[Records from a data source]
::::::::::
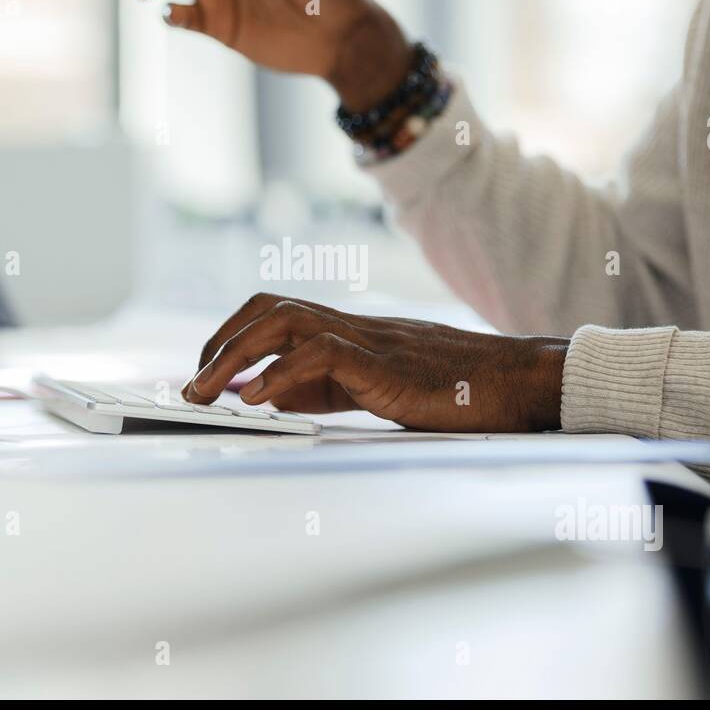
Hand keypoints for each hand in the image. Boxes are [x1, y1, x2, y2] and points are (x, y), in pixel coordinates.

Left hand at [183, 294, 567, 431]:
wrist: (518, 382)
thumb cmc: (458, 391)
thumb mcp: (377, 390)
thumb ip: (324, 387)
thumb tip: (267, 394)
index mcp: (352, 332)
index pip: (276, 315)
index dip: (232, 337)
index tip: (205, 374)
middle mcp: (354, 327)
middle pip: (269, 309)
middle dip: (220, 343)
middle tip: (191, 386)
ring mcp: (369, 340)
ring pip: (284, 321)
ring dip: (234, 356)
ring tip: (206, 392)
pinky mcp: (385, 363)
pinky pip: (322, 354)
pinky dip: (279, 375)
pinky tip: (256, 399)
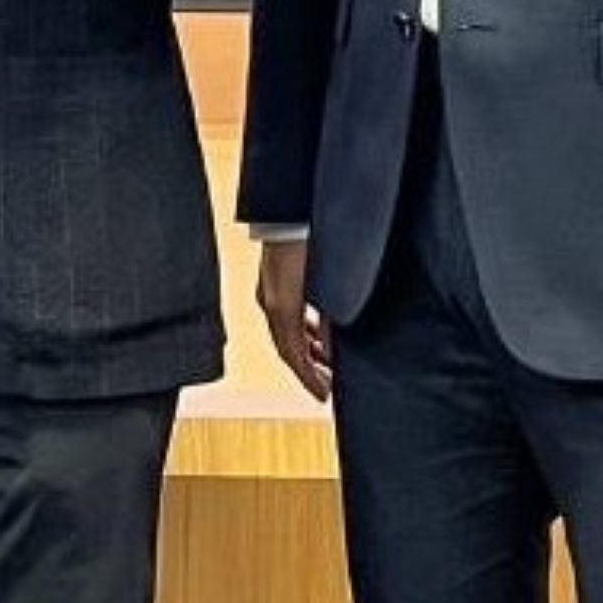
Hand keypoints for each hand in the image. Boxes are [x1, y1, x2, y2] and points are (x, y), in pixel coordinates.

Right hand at [256, 239, 332, 403]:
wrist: (293, 206)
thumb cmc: (311, 241)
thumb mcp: (328, 290)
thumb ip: (330, 324)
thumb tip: (333, 352)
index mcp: (280, 307)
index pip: (292, 356)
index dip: (308, 379)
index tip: (322, 396)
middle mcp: (270, 300)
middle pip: (287, 346)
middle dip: (308, 367)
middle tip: (328, 383)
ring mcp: (269, 288)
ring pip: (287, 330)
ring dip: (306, 348)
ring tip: (326, 360)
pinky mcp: (274, 276)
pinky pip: (287, 313)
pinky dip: (302, 327)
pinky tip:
::::::::::
What you need to do
Print every record exactly, without the pictures.

Written response
Hand keypoints for each hand in the image. Boxes are [x1, y1, x2, y2] and points are (x, y), in pixel coordinates.

Left hand at [183, 294, 567, 431]:
wrist: (518, 382)
thumb cmc: (458, 391)
thumb mcp: (377, 390)
thumb ip: (324, 387)
thumb tip: (267, 394)
index mcp: (352, 332)
index pip: (276, 315)
index dip: (232, 337)
index tip: (205, 374)
middle mcp: (354, 327)
middle pip: (269, 309)
middle dip: (220, 343)
middle tip: (191, 386)
ring mcp: (369, 340)
ring pip: (284, 321)
ring dip: (234, 356)
ring tip: (206, 392)
pinky mcp: (385, 363)
pinky pip: (322, 354)
pinky dip: (279, 375)
pinky tip: (256, 399)
Hand keypoints for each hand in the image. Boxes are [x1, y1, x2, y2] and points are (x, y), in pixel coordinates.

Right hand at [256, 239, 332, 403]:
wrist: (293, 206)
thumb cmc: (311, 241)
thumb mcp: (328, 290)
thumb ip: (330, 324)
thumb tip: (333, 352)
index mcp: (280, 307)
index pip: (292, 356)
index dip: (308, 379)
index tip: (322, 396)
middle mcp: (270, 300)
middle pip: (287, 346)
middle dip: (308, 367)
middle tip: (328, 383)
ring mcp: (269, 288)
ring pip: (287, 330)
ring dip: (306, 348)
ring tip: (326, 360)
pinky mcp: (274, 276)
pinky pip: (287, 313)
pinky dip: (302, 327)
pinky tip:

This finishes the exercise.